## Requirement
Print out each record below, unaltered and complete, without its images.

Data extracted from a collection:
:::

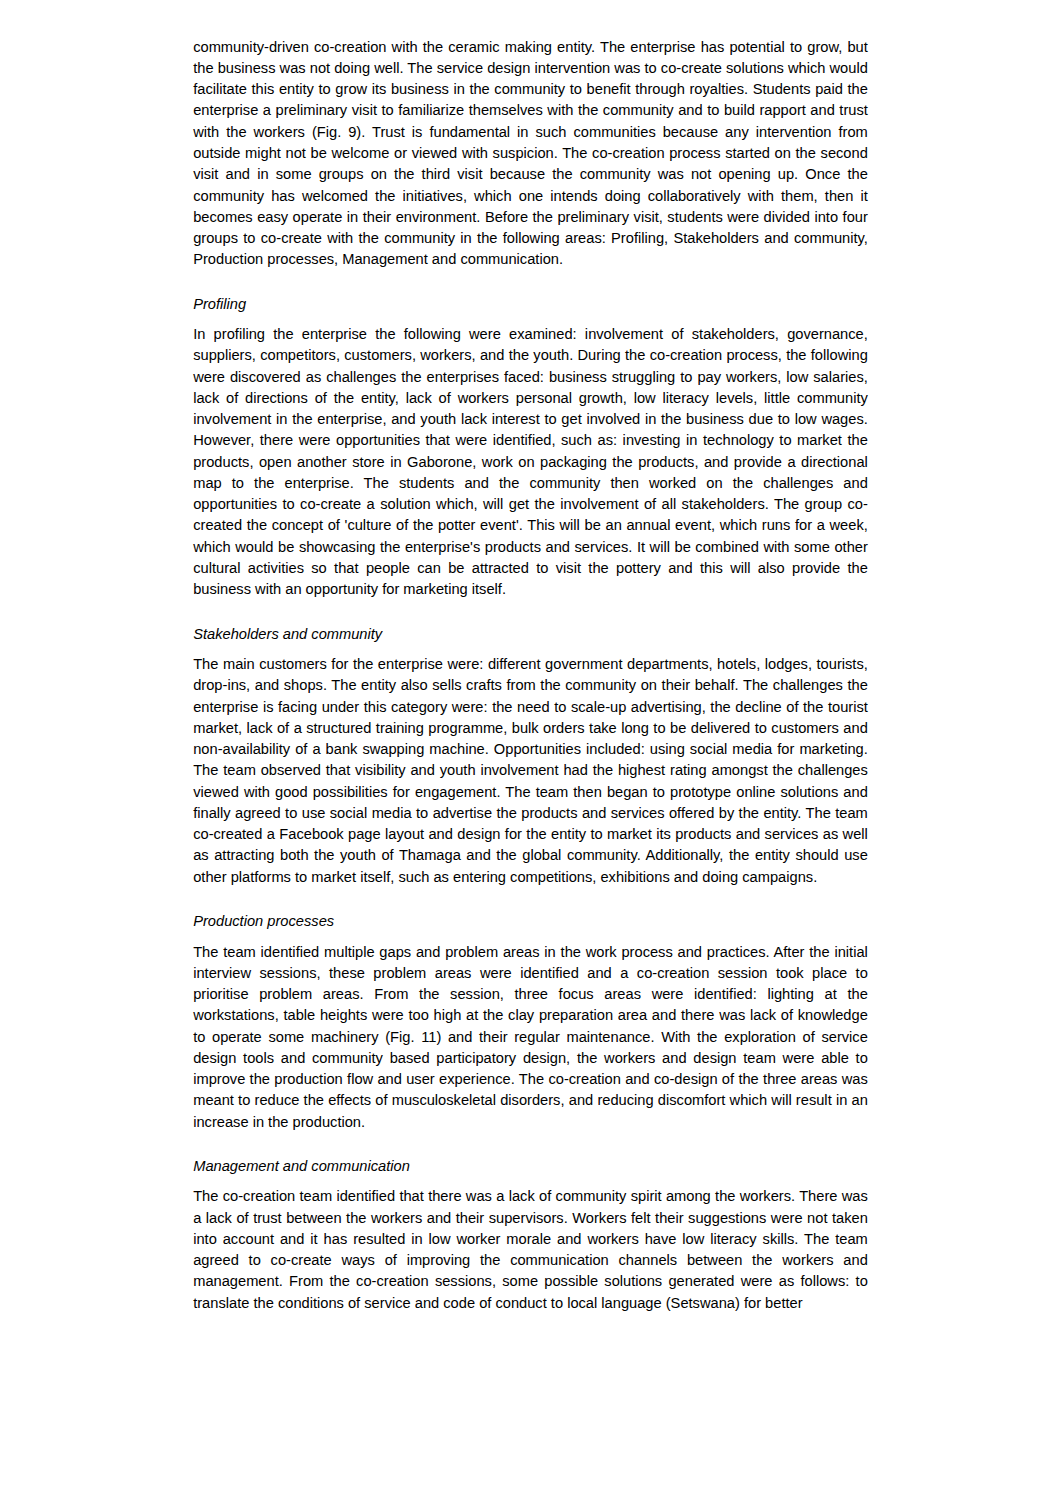community-driven co-creation with the ceramic making entity. The enterprise has potential to grow, but the business was not doing well. The service design intervention was to co-create solutions which would facilitate this entity to grow its business in the community to benefit through royalties. Students paid the enterprise a preliminary visit to familiarize themselves with the community and to build rapport and trust with the workers (Fig. 9). Trust is fundamental in such communities because any intervention from outside might not be welcome or viewed with suspicion. The co-creation process started on the second visit and in some groups on the third visit because the community was not opening up. Once the community has welcomed the initiatives, which one intends doing collaboratively with them, then it becomes easy operate in their environment. Before the preliminary visit, students were divided into four groups to co-create with the community in the following areas: Profiling, Stakeholders and community, Production processes, Management and communication.
Profiling
In profiling the enterprise the following were examined: involvement of stakeholders, governance, suppliers, competitors, customers, workers, and the youth. During the co-creation process, the following were discovered as challenges the enterprises faced: business struggling to pay workers, low salaries, lack of directions of the entity, lack of workers personal growth, low literacy levels, little community involvement in the enterprise, and youth lack interest to get involved in the business due to low wages. However, there were opportunities that were identified, such as: investing in technology to market the products, open another store in Gaborone, work on packaging the products, and provide a directional map to the enterprise. The students and the community then worked on the challenges and opportunities to co-create a solution which, will get the involvement of all stakeholders. The group co-created the concept of 'culture of the potter event'. This will be an annual event, which runs for a week, which would be showcasing the enterprise's products and services. It will be combined with some other cultural activities so that people can be attracted to visit the pottery and this will also provide the business with an opportunity for marketing itself.
Stakeholders and community
The main customers for the enterprise were: different government departments, hotels, lodges, tourists, drop-ins, and shops. The entity also sells crafts from the community on their behalf. The challenges the enterprise is facing under this category were: the need to scale-up advertising, the decline of the tourist market, lack of a structured training programme, bulk orders take long to be delivered to customers and non-availability of a bank swapping machine. Opportunities included: using social media for marketing. The team observed that visibility and youth involvement had the highest rating amongst the challenges viewed with good possibilities for engagement. The team then began to prototype online solutions and finally agreed to use social media to advertise the products and services offered by the entity. The team co-created a Facebook page layout and design for the entity to market its products and services as well as attracting both the youth of Thamaga and the global community. Additionally, the entity should use other platforms to market itself, such as entering competitions, exhibitions and doing campaigns.
Production processes
The team identified multiple gaps and problem areas in the work process and practices. After the initial interview sessions, these problem areas were identified and a co-creation session took place to prioritise problem areas. From the session, three focus areas were identified: lighting at the workstations, table heights were too high at the clay preparation area and there was lack of knowledge to operate some machinery (Fig. 11) and their regular maintenance. With the exploration of service design tools and community based participatory design, the workers and design team were able to improve the production flow and user experience. The co-creation and co-design of the three areas was meant to reduce the effects of musculoskeletal disorders, and reducing discomfort which will result in an increase in the production.
Management and communication
The co-creation team identified that there was a lack of community spirit among the workers. There was a lack of trust between the workers and their supervisors. Workers felt their suggestions were not taken into account and it has resulted in low worker morale and workers have low literacy skills. The team agreed to co-create ways of improving the communication channels between the workers and management. From the co-creation sessions, some possible solutions generated were as follows: to translate the conditions of service and code of conduct to local language (Setswana) for better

:::

## Answer section
community-driven co-creation with the ceramic making entity. The enterprise has potential to grow, but the business was not doing well. The service design intervention was to co-create solutions which would facilitate this entity to grow its business in the community to benefit through royalties. Students paid the enterprise a preliminary visit to familiarize themselves with the community and to build rapport and trust with the workers (Fig. 9). Trust is fundamental in such communities because any intervention from outside might not be welcome or viewed with suspicion. The co-creation process started on the second visit and in some groups on the third visit because the community was not opening up. Once the community has welcomed the initiatives, which one intends doing collaboratively with them, then it becomes easy operate in their environment. Before the preliminary visit, students were divided into four groups to co-create with the community in the following areas: Profiling, Stakeholders and community, Production processes, Management and communication.
Profiling
In profiling the enterprise the following were examined: involvement of stakeholders, governance, suppliers, competitors, customers, workers, and the youth. During the co-creation process, the following were discovered as challenges the enterprises faced: business struggling to pay workers, low salaries, lack of directions of the entity, lack of workers personal growth, low literacy levels, little community involvement in the enterprise, and youth lack interest to get involved in the business due to low wages. However, there were opportunities that were identified, such as: investing in technology to market the products, open another store in Gaborone, work on packaging the products, and provide a directional map to the enterprise. The students and the community then worked on the challenges and opportunities to co-create a solution which, will get the involvement of all stakeholders. The group co-created the concept of 'culture of the potter event'. This will be an annual event, which runs for a week, which would be showcasing the enterprise's products and services. It will be combined with some other cultural activities so that people can be attracted to visit the pottery and this will also provide the business with an opportunity for marketing itself.
Stakeholders and community
The main customers for the enterprise were: different government departments, hotels, lodges, tourists, drop-ins, and shops. The entity also sells crafts from the community on their behalf. The challenges the enterprise is facing under this category were: the need to scale-up advertising, the decline of the tourist market, lack of a structured training programme, bulk orders take long to be delivered to customers and non-availability of a bank swapping machine. Opportunities included: using social media for marketing. The team observed that visibility and youth involvement had the highest rating amongst the challenges viewed with good possibilities for engagement. The team then began to prototype online solutions and finally agreed to use social media to advertise the products and services offered by the entity. The team co-created a Facebook page layout and design for the entity to market its products and services as well as attracting both the youth of Thamaga and the global community. Additionally, the entity should use other platforms to market itself, such as entering competitions, exhibitions and doing campaigns.
Production processes
The team identified multiple gaps and problem areas in the work process and practices. After the initial interview sessions, these problem areas were identified and a co-creation session took place to prioritise problem areas. From the session, three focus areas were identified: lighting at the workstations, table heights were too high at the clay preparation area and there was lack of knowledge to operate some machinery (Fig. 11) and their regular maintenance. With the exploration of service design tools and community based participatory design, the workers and design team were able to improve the production flow and user experience. The co-creation and co-design of the three areas was meant to reduce the effects of musculoskeletal disorders, and reducing discomfort which will result in an increase in the production.
Management and communication
The co-creation team identified that there was a lack of community spirit among the workers. There was a lack of trust between the workers and their supervisors. Workers felt their suggestions were not taken into account and it has resulted in low worker morale and workers have low literacy skills. The team agreed to co-create ways of improving the communication channels between the workers and management. From the co-creation sessions, some possible solutions generated were as follows: to translate the conditions of service and code of conduct to local language (Setswana) for better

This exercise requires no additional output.